▶ [What to produce]:
The entries that follow include a run beginning at the line with "(rectangle (start 3.81 -22.733)" and ending at the line with "(rectangle (start 3.81 -17.653)"; restate that run word for word and leave the rest out.

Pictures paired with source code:

****************************************

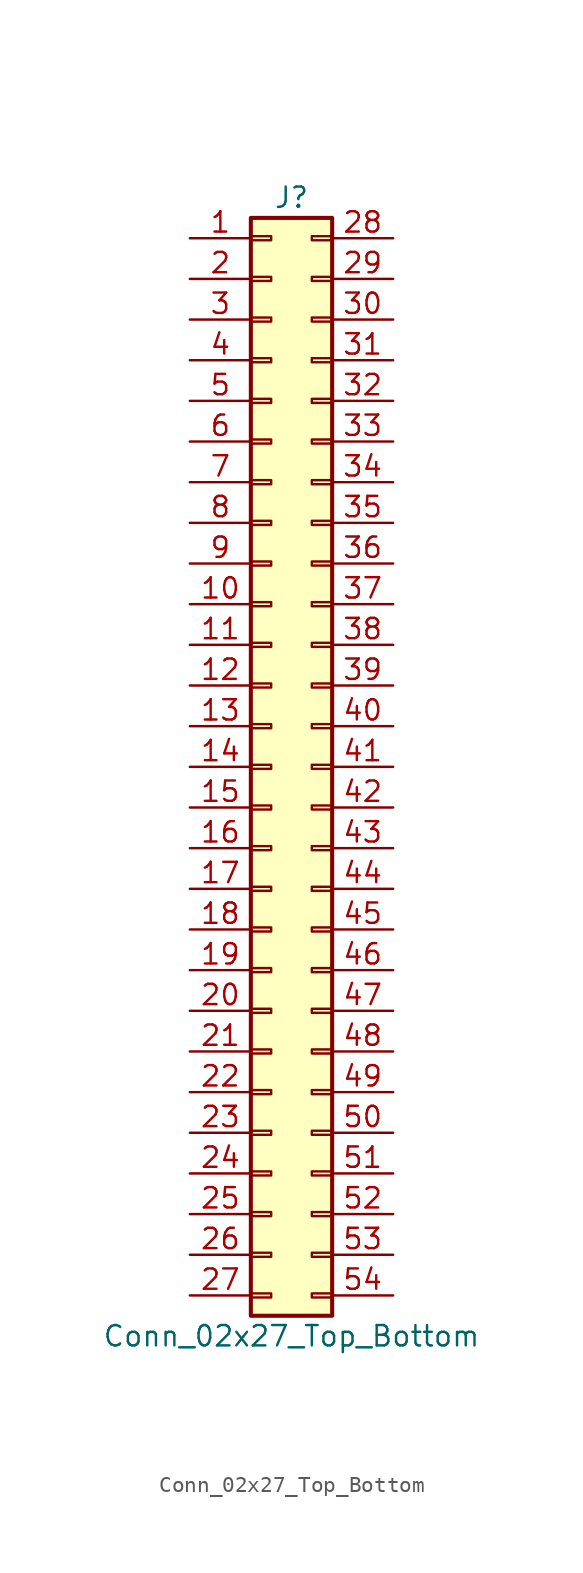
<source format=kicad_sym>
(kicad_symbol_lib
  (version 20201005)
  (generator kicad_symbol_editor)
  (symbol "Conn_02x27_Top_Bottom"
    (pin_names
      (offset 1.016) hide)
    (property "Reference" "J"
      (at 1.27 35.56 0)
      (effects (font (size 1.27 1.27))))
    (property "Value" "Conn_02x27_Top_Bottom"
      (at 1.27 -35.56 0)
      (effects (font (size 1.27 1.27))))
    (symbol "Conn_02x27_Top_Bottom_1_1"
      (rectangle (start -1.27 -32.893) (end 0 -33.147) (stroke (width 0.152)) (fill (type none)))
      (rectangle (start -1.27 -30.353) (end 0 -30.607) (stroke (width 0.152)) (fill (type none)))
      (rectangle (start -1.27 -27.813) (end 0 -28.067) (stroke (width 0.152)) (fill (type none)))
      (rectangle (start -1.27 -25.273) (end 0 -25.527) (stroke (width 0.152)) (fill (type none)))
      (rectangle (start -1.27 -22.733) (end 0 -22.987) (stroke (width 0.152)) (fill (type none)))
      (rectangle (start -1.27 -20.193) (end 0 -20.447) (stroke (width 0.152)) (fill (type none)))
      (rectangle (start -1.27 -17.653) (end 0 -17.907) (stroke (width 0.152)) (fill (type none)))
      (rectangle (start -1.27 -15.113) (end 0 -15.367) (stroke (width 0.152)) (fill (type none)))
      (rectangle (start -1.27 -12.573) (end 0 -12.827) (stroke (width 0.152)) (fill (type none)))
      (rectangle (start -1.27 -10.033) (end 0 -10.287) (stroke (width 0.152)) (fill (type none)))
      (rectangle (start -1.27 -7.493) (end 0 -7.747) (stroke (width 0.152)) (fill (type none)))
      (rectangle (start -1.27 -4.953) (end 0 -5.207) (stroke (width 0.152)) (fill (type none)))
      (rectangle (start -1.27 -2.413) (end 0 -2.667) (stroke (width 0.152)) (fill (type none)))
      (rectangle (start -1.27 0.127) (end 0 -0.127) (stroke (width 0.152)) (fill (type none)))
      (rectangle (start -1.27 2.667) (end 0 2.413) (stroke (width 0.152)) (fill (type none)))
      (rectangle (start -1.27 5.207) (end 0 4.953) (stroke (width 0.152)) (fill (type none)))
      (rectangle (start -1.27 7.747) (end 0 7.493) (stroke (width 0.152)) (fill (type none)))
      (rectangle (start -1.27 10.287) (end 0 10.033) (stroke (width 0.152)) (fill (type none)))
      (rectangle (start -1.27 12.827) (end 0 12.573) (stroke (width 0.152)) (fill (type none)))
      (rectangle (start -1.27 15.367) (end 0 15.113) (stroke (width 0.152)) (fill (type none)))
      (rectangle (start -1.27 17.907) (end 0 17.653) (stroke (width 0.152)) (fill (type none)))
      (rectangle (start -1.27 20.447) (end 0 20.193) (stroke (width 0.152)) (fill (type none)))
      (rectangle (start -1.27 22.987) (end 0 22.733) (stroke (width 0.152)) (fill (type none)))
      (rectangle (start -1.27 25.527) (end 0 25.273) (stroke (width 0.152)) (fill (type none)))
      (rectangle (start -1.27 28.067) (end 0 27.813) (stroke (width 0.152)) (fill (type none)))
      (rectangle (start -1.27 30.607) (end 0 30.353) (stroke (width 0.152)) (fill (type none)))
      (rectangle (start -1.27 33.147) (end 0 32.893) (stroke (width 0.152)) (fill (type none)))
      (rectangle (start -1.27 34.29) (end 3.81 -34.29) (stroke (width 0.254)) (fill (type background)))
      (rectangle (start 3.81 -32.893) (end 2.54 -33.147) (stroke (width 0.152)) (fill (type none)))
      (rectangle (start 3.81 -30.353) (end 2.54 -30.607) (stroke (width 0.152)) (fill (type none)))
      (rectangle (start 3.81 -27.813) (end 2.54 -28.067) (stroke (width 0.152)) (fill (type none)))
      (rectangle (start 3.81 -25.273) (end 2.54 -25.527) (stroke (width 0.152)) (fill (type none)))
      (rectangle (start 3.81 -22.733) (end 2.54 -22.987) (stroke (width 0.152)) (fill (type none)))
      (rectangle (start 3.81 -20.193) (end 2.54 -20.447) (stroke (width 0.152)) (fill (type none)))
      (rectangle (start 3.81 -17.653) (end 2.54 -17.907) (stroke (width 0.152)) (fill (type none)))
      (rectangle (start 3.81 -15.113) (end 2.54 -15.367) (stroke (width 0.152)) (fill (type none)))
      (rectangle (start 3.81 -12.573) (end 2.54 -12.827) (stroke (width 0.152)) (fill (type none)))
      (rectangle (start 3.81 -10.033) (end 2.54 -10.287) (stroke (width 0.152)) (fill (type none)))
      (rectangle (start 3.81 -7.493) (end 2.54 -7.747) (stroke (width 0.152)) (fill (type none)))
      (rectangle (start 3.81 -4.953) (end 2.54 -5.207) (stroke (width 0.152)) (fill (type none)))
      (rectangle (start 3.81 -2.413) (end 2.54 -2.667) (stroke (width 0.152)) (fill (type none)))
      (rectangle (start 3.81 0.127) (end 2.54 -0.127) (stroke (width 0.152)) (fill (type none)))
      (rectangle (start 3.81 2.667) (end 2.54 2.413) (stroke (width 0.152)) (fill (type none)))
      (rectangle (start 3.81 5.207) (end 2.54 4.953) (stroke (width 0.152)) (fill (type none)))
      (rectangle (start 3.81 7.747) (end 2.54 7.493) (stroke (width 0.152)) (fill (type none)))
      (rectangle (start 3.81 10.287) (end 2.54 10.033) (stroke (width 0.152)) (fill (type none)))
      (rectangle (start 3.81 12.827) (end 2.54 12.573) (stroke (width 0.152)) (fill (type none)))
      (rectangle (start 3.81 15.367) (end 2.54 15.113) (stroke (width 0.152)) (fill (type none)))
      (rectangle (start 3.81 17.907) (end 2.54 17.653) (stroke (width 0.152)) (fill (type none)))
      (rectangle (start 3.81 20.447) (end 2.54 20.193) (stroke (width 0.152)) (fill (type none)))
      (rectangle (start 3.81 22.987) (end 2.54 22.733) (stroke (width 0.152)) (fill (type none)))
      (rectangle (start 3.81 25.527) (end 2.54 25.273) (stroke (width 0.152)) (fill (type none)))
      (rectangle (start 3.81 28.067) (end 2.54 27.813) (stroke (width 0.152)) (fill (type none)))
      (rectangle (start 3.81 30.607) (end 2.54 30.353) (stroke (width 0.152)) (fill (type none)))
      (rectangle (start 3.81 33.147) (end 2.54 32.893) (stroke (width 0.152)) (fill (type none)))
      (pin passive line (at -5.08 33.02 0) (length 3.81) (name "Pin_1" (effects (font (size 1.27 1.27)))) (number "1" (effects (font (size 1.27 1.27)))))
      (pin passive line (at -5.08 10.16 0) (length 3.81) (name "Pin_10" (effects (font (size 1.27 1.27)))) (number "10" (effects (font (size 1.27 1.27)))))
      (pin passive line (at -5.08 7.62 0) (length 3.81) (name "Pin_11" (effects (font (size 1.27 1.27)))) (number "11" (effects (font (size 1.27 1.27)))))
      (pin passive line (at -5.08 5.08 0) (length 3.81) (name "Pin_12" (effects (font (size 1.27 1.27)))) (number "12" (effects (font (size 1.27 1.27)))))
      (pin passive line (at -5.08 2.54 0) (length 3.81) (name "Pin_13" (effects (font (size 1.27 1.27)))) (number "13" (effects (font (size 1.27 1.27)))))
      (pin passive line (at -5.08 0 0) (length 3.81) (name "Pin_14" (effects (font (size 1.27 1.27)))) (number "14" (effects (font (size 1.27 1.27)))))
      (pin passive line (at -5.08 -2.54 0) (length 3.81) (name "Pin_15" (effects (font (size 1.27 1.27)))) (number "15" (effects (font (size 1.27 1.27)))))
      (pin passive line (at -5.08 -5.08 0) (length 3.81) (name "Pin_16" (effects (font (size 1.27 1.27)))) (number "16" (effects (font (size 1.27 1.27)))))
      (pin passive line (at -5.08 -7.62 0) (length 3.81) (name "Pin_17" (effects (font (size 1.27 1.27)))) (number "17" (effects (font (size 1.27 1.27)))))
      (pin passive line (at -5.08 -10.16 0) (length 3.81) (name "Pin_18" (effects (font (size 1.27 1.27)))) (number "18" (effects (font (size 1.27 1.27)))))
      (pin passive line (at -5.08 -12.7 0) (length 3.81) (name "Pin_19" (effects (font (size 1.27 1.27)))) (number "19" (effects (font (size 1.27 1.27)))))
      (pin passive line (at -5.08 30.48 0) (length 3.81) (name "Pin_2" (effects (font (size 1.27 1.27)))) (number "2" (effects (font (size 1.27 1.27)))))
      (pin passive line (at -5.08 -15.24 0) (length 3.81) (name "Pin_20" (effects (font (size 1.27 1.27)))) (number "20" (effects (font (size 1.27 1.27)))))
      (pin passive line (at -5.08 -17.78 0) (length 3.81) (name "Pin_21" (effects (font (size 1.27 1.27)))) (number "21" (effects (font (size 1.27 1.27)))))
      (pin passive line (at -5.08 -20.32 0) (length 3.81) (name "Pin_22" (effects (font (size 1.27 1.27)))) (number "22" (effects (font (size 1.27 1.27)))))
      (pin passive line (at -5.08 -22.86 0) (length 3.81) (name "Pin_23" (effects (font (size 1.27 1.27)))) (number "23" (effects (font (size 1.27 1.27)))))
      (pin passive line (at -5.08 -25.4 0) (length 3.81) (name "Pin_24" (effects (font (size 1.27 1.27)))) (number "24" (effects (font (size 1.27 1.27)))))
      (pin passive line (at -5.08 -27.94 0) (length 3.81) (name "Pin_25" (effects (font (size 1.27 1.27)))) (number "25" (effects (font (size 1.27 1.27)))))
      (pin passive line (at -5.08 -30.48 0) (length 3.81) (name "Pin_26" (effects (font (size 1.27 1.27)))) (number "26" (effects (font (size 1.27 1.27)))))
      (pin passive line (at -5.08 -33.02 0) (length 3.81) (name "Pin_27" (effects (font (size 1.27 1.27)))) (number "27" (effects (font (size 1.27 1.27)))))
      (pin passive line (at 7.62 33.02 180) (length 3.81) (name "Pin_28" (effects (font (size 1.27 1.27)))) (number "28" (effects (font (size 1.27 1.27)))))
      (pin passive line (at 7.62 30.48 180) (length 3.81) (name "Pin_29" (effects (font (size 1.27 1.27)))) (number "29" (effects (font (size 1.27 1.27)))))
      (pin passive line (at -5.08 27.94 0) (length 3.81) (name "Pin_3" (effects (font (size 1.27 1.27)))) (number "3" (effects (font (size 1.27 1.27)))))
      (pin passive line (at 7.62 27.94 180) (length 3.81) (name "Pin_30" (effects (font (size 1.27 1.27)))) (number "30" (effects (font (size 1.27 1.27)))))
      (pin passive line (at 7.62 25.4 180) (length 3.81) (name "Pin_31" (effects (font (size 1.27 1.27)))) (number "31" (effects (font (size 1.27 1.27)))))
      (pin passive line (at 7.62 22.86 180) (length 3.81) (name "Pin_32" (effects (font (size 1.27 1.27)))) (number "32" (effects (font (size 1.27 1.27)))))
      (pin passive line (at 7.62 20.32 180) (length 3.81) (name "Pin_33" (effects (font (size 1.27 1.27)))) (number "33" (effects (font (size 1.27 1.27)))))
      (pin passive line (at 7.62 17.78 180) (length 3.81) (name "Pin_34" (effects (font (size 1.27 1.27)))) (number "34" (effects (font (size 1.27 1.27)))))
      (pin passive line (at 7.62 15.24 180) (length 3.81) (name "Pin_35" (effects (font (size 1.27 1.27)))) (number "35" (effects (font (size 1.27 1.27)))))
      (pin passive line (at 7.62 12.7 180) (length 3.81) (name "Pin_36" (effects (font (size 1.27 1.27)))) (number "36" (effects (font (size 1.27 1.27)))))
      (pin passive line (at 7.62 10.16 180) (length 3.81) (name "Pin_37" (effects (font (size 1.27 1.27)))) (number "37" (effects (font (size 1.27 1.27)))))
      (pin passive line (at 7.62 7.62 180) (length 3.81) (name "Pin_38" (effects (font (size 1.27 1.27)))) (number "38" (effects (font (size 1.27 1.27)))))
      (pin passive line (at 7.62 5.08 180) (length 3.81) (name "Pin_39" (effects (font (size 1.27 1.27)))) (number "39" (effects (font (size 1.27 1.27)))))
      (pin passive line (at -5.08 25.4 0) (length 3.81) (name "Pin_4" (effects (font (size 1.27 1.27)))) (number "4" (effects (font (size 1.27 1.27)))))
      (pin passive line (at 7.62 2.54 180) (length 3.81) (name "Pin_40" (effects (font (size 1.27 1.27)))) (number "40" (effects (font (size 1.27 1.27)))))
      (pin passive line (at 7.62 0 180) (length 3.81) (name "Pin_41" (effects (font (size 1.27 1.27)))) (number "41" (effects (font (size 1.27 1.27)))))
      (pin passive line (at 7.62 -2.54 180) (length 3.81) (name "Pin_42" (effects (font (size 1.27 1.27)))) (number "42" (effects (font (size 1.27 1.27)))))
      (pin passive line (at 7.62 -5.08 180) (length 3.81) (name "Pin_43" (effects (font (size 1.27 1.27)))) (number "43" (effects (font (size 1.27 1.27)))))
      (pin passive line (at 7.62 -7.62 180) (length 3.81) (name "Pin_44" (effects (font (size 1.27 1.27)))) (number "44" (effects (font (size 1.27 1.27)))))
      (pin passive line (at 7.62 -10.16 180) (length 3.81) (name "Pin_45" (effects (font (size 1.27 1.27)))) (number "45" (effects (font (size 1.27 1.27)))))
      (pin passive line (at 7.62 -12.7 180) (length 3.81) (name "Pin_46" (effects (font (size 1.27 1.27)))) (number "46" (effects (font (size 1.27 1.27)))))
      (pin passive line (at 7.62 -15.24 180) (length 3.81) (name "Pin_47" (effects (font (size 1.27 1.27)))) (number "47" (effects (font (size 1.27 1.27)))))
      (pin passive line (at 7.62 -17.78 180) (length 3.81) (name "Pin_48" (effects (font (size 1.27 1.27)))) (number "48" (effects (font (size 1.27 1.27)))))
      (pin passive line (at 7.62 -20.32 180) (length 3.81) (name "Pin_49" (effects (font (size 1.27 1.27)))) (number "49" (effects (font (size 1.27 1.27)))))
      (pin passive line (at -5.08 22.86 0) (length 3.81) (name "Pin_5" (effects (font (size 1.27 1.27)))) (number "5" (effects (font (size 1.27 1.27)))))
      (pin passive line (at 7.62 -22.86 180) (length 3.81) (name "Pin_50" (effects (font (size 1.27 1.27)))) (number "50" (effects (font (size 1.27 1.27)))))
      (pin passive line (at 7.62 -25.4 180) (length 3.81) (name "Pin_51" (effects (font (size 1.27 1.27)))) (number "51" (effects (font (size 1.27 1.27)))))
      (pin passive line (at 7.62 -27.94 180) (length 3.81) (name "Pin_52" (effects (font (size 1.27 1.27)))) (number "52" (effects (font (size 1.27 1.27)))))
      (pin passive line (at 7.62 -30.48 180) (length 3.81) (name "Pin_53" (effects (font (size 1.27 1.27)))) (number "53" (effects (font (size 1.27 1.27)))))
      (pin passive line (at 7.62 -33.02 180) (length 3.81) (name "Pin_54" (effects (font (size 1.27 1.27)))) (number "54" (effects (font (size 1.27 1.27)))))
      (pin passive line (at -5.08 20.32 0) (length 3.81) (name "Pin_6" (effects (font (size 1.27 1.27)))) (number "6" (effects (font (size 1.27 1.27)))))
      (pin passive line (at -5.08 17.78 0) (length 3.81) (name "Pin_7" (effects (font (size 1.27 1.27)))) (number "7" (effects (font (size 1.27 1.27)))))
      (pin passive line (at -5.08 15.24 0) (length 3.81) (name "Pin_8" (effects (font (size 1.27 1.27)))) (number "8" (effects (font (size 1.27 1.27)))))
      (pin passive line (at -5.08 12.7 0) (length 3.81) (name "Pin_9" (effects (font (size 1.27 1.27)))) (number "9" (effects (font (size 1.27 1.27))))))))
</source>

****************************************

▶ [Expected answer]:
      (rectangle (start 3.81 -22.733) (end 2.54 -22.987) (stroke (width 0.152)) (fill (type none)))
      (rectangle (start 3.81 -20.193) (end 2.54 -20.447) (stroke (width 0.152)) (fill (type none)))
      (rectangle (start 3.81 -17.653) (end 2.54 -17.907) (stroke (width 0.152)) (fill (type none)))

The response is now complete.